Welcome back. It's 2025 and 20 years since I started writing about politics and anything else that took my fancy. Thank to my VIP members for making this site what it is today. In July we will be having a 20th birthday celebration. Stay tuned for more announcements.
This is the Ten@10, where I collate and summarise ten news items you generally won't see in the mainstream media.
Enjoy!

1. Sound and Fury
Chris Trotter
- 💼 The perennial problem with budgets is the political noise surrounding them.
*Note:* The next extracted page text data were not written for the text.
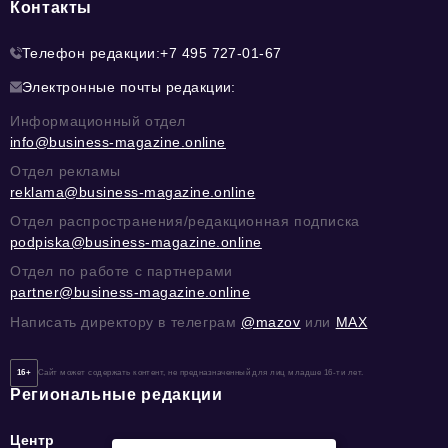
Контакты
Телефон редакции:
+7 495 727-01-67
Электронные почты редакции:
Информационный отдел
info@business-magazine.online
Отдел рекламы
reklama@business-magazine.online
Отдел распространения/редакционная подписка
podpiska@business-magazine.online
Отдел по работе с партнерами
partner@business-magazine.online
Написать директору в телеграм
@mazov
или
MAX
16+
Сайт может содержать контент, не предназначенный для лиц младше 16-ти лет.
Региональные редакции
Центр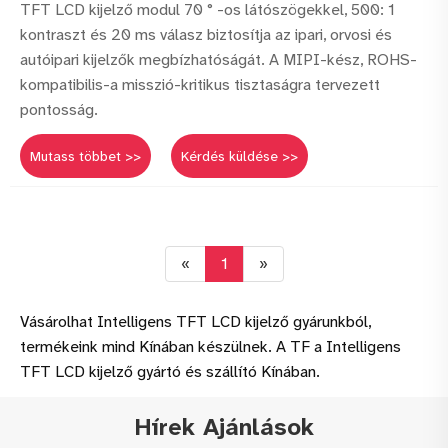
TFT LCD kijelző modul 70 ° -os látószögekkel, 500: 1
kontraszt és 20 ms válasz biztosítja az ipari, orvosi és
autóipari kijelzők megbízhatóságát. A MIPI-kész, ROHS-
kompatibilis-a misszió-kritikus tisztaságra tervezett
pontosság.
Mutass többet >>
Kérdés küldése >>
«
1
»
Vásárolhat Intelligens TFT LCD kijelző gyárunkból,
termékeink mind Kínában készülnek. A TF a Intelligens
TFT LCD kijelző gyártó és szállító Kínában.
Hírek Ajánlások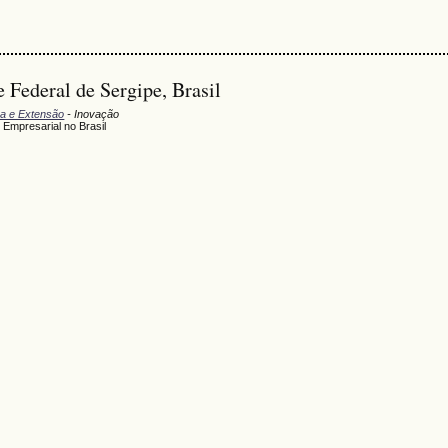
 Federal de Sergipe, Brasil
sa e Extensão
- Inovação
Empresarial no Brasil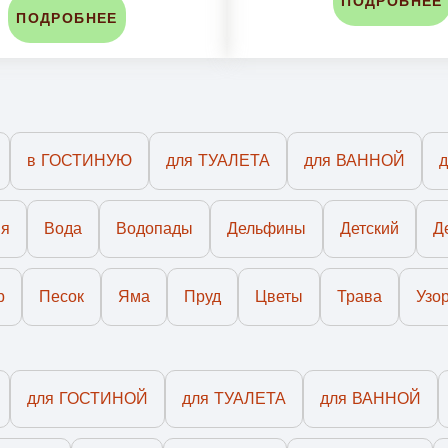
ПОДРОБНЕЕ
ПОДРОБНЕЕ
в ГОСТИНУЮ
для ТУАЛЕТА
для ВАННОЙ
ия
Вода
Водопады
Дельфины
Детский
Д
р
Песок
Яма
Пруд
Цветы
Трава
Узо
для ГОСТИНОЙ
для ТУАЛЕТА
для ВАННОЙ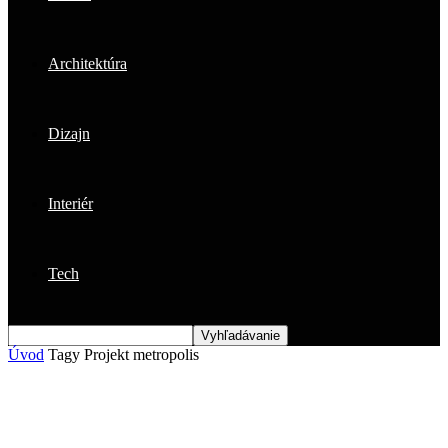
Architektúra
Dizajn
Interiér
Tech
Úvod
Tagy
Projekt metropolis
Štítok: projekt metropolis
- 📰 Government and media vie to shape public expectations.
- 🗣️ Interest groups join the cacophonous budget conversation.
- 🤔 Citizens grow frustrated wondering about the budget's fairness and effectiveness.
- 📊 The budget's primary purpose is parliamentary approval for government spending.
- 💸 Economic decisions hinge on maintaining state operations and funding new obligations.
- 📉 Economic decline reduces state revenues, forcing borrowing to meet obligations.
- 🏛️ Idealized "Citizen Assemblies" could offer rational economic decisions free from partisan pressures.
- 🇺🇸 Historical examples like the Great Depression show the consequences of conventional economic wisdom.
- 🪓 Calls for severe state expenditure cuts reminiscent of past economic failures persist today.
- 🎯 Minister Nicola Willis's budget balanced state spending reductions with essential obligations.
- 🏥 Health care costs for an aging population pose a future fiscal challenge.
- 📈 Adjusting NZ Superannuation eligibility age could mitigate future health expenditure spikes.
- 💰 Pay Equity adjustments played a crucial role in avoiding severe austerity measures.
- 📉 Political realities often influence budget decisions despite fiscal imperatives.